Distributed processing vs Distributed DBMS

Distributed processing:

  • A centralized database that is accessed over a computer network

  • For example: the client server architecture

  • This is not the same as a distributed DBMS

Distributed processing vs Distributed DBMS

Design of a distributed DBMS

In addition to ER modelling, we have to consider also:

  • Fragmentation:

    • How to break a relation into fragments

    • Fragments can be horizontal/vertical/mixed

  • Allocation:

    • How fragments are allocated at the several sites

    • Aim is to reach an “optimal” distribution (efficient, reliable,…)

  • Replication

    • Which fragments are stored in multiple sites (and which sites)

Choices for Fragmentation and Allocation:

  • Based on how the database is to be used

  • Quantitative and Qualitative information is used

  • Quantitative information (mainly for fragmentation)

    • The frequency with which specific transactions are run

    • The (usual) sites from which transactions are run

    • Desired performance criteria for the transactions

  • Qualitative information (mainly for allocation):

    • The relations/attributes/tuples being accessed

    • The type of access (read/write)

  • Strategic objectives for the choices about the fragments

    • Locality of reference

      • Data to be stored close to where it is used

      • If a fragment is used at several sites then replication is useful

    • Reliability and availability

      • Improved by replication

      • If one site fails, there are other fragment copies available

Further strategic objectives

  • Acceptable performance

    • Bad allocation results in “bottleneck” effects (a site receives too many requests so has bad performance)

    • Also: Bad allocation caused underutilized resources

  • Cost of storage capacities

    • Cheap mass storage to be used at sites, whenever possible

    • This must be balanced against locality of reference

  • Minimal communication costs

    • Minimum retrieval costs when max locality of reference, or when each site has its own copy of data

    • But when replicated data is updated

      • All copies of this data must be updated

      • Increased network traffic/communication costs

Four alternative strategies for the placement of data

  • Centralized

    • Single database and DBMS

    • Stored at one site with users distributed across the network

    • Not distributed

  • Partitioned

    • Database partitioned into disjoint fragments

    • Each data item assigned to exactly one site (no replication)

§ AVAILABLE DATA:
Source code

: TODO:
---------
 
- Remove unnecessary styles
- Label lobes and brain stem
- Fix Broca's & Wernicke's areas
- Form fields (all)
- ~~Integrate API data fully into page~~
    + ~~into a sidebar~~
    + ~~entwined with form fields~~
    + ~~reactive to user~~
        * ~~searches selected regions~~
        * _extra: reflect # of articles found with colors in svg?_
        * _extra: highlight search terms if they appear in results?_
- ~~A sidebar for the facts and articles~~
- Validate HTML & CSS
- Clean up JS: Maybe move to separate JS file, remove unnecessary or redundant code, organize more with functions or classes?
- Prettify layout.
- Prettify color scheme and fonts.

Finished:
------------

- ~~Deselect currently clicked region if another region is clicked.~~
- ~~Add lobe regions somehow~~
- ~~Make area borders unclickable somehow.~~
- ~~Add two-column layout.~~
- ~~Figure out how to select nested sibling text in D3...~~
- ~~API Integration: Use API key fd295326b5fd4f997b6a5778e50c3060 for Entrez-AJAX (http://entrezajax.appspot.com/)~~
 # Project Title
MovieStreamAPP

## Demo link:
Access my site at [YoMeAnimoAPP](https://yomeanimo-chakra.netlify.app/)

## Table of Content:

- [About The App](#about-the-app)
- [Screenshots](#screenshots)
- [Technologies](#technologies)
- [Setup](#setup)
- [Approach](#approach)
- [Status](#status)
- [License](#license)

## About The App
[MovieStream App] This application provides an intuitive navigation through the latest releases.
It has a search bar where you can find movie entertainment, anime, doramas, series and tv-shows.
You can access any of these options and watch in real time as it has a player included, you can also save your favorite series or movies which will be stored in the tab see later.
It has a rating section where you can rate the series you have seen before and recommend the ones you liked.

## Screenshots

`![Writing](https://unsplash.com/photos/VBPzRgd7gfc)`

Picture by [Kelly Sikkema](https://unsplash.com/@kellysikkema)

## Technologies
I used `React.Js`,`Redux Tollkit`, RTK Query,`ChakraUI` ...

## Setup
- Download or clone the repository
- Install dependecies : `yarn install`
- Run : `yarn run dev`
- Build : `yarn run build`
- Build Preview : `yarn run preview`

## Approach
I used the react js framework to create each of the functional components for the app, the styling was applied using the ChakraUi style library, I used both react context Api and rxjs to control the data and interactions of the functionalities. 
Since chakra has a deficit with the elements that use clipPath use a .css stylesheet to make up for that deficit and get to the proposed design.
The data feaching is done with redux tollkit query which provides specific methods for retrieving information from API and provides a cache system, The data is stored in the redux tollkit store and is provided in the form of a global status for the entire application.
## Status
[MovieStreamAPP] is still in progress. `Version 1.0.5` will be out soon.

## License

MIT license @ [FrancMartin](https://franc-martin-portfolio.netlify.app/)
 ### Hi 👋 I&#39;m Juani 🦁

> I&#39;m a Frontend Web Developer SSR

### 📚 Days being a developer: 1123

* * *

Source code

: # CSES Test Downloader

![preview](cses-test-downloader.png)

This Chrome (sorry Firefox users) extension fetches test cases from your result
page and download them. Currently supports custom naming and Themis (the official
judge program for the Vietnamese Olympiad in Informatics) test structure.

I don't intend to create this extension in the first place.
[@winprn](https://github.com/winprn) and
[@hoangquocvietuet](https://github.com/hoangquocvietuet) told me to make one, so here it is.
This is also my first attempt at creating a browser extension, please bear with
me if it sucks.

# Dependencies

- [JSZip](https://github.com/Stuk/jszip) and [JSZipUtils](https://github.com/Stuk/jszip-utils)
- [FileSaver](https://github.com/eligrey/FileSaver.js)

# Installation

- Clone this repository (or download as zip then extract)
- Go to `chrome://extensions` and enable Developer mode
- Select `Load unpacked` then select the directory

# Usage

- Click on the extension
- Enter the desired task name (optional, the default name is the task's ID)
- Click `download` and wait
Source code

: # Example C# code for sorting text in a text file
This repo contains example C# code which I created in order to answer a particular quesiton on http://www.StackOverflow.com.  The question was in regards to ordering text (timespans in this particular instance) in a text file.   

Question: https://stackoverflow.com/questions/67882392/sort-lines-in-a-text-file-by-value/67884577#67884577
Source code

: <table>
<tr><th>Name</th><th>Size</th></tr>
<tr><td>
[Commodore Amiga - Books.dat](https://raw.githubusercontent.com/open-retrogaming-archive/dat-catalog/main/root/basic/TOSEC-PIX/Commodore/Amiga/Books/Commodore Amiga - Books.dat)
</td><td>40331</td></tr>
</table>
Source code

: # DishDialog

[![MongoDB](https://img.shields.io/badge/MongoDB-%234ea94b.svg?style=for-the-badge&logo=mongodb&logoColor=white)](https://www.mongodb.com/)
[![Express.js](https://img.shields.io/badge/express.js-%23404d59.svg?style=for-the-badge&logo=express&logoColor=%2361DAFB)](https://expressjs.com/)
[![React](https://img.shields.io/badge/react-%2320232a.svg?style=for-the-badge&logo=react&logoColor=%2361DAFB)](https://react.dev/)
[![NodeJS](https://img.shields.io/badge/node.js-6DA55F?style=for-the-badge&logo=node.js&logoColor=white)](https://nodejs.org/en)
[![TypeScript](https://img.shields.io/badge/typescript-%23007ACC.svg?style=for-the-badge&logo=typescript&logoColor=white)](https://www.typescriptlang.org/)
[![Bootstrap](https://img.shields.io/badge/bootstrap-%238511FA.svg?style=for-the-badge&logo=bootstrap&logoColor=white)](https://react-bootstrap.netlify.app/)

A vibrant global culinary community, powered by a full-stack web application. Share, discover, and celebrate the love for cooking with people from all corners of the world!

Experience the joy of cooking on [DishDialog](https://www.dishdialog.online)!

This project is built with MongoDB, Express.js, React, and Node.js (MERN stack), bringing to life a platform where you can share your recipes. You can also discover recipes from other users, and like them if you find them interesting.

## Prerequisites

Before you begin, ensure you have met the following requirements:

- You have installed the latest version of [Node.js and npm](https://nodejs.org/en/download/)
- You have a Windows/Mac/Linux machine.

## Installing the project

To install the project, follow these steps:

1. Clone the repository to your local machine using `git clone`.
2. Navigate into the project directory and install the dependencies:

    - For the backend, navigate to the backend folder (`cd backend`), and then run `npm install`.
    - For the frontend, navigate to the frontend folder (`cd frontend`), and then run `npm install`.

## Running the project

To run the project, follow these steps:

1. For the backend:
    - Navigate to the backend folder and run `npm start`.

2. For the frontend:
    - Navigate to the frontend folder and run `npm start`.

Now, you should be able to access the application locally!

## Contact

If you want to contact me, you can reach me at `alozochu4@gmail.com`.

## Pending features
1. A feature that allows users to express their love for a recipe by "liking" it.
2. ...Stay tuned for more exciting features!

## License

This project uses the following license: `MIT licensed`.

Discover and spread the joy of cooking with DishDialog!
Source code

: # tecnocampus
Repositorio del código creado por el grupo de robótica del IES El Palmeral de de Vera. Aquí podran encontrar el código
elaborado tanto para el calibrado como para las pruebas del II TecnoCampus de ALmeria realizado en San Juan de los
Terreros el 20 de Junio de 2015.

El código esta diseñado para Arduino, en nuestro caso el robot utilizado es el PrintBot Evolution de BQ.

§ EXERCISE REQUIREMENTS:
Answer these questions from the distributed DBMS passage above:
1. What does the passage give as an example of distributed processing?
2. Which kind of information is used mainly for allocation?
3. Under the partitioned strategy, to how many sites is each data item assigned?

§ COMPLETED EXERCISE:
1. The client server architecture.
2. Qualitative information.
3. Exactly one site.